=== Text provided ===

AMERICAN BUILT FOR AMERICA’S DREAMS

Two brothers, John and Rob Merwin, began as liquidators but eventually, quite tenaciously and scientifically started deconstructing mattresses and visiting factories to learn how to build a better mattress themselves. 

The early days, 1995 to be exact, consisted of a refurbished Wonder Bread truck, a Motorola brick phone, and Rob unloading every mattress in his inventory at any house in the Phoenix, Arizona valley, day or night. John—who was about to marry, but whose path to earning a college degree to support his wife and himself in Montana was rather dismal—agreed to help. 

Eventually, they opened shop…as in a real retail shop, or two, or three or twelve in the Phoenix valley. But it was really the online business that brought the Merwin brothers onto the national scene.

Owing to his wife’s insistence (and a desire for continual marital bliss), John started selling mattresses on Amazon. The venture was so wildly successful he quickly migrated to selling direct on BrooklynBedding.com. John, both a family man and visionary, was among the first in the industry to launch the bed-in-a-box concept in 2008. This involved a “what the heck, let’s go to China” moment, followed by watching three Chinese men hand roll a flattened mattress, followed by a $135,000 purchase of a real machine from Italy that could do it all, followed by John’s now obsessive desire to put everything in a box.

The family actually re-branded the business by naming it after John’s daughter, Brooklyn.

John’s oldest daughter Kayli was terribly unhappy for a while, but Brooklyn Bedding is euphonious and sometimes parents have to throw a bone to the middle child. Besides that, the company really does a swift business in New York City.

Today, American dreamed, American owned and American made Brooklyn Bedding remains American strong.

The company’s celebration of its 25-year anniversary was met by a worldwide pandemic in March, 2020. But John Merwin immediately went to work to transition a portion of his factory to produce masks for essential workers—and develop a hospital bed prototype that was based on a proprietary trucking industry solution he’d invented 16 years earlier.

===

§ **Required tasks**:
A – According to the Brooklyn Bedding history above, in what year did John Merwin launch the bed-in-a-box concept?
B – Reproduce the passage from the Brooklyn Bedding history word for word, starting at "AMERICAN BUILT FOR" and ending at "the national scene.".

=== Data for review ===

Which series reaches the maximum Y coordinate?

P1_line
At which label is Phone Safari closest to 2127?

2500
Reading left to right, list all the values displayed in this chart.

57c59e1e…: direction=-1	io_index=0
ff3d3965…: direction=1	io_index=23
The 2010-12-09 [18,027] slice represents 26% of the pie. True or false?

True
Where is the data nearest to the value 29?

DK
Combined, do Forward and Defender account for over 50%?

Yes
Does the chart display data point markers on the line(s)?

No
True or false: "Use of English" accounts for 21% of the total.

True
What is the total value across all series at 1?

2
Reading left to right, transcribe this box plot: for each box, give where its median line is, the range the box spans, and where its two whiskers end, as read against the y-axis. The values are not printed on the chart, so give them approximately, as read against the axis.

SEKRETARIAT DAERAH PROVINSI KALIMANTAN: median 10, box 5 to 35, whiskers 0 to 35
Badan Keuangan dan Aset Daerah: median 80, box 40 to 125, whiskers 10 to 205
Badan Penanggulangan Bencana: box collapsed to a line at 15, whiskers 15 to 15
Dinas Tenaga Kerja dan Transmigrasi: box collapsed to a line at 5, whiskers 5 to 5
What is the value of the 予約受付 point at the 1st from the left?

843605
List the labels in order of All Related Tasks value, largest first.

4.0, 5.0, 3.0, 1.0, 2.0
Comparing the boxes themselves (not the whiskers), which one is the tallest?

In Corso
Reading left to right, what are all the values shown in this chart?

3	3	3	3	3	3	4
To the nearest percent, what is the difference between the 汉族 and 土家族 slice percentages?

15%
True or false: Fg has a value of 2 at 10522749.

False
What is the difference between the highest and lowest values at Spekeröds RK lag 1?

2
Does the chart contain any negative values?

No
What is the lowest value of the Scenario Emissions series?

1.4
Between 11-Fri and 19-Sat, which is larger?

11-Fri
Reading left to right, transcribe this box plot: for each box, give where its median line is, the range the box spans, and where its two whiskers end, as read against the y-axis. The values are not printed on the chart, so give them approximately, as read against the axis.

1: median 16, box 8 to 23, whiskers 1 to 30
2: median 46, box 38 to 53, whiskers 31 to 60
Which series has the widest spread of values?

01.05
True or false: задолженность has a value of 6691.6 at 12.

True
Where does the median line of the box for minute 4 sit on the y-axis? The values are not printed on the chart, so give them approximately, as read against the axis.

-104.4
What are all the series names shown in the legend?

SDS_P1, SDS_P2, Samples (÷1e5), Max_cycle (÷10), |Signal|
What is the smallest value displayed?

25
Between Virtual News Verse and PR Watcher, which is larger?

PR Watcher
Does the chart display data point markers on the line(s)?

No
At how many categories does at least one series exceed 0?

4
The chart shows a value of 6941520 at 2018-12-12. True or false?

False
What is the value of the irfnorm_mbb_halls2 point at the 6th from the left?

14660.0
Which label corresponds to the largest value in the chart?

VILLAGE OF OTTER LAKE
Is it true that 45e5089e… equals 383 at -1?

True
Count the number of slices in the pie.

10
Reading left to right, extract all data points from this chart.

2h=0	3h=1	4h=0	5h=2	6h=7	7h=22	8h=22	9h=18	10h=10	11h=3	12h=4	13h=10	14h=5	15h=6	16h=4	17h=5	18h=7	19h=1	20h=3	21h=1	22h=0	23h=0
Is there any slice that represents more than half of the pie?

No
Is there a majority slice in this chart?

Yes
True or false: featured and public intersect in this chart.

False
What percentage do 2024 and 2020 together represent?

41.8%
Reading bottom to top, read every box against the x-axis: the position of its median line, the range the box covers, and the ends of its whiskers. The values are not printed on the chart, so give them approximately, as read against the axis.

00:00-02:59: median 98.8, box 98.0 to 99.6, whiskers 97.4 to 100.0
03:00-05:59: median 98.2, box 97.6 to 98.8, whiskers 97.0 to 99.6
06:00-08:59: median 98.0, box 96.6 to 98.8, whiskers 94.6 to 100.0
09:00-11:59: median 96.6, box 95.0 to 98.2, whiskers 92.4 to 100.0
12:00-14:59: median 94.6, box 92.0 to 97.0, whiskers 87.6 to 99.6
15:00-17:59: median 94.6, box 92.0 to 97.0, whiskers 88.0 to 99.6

===

§ **Answers by item number**:
A – 2008

B –
AMERICAN BUILT FOR AMERICA’S DREAMS

Two brothers, John and Rob Merwin, began as liquidators but eventually, quite tenaciously and scientifically started deconstructing mattresses and visiting factories to learn how to build a better mattress themselves. 

The early days, 1995 to be exact, consisted of a refurbished Wonder Bread truck, a Motorola brick phone, and Rob unloading every mattress in his inventory at any house in the Phoenix, Arizona valley, day or night. John—who was about to marry, but whose path to earning a college degree to support his wife and himself in Montana was rather dismal—agreed to help. 

Eventually, they opened shop…as in a real retail shop, or two, or three or twelve in the Phoenix valley. But it was really the online business that brought the Merwin brothers onto the national scene.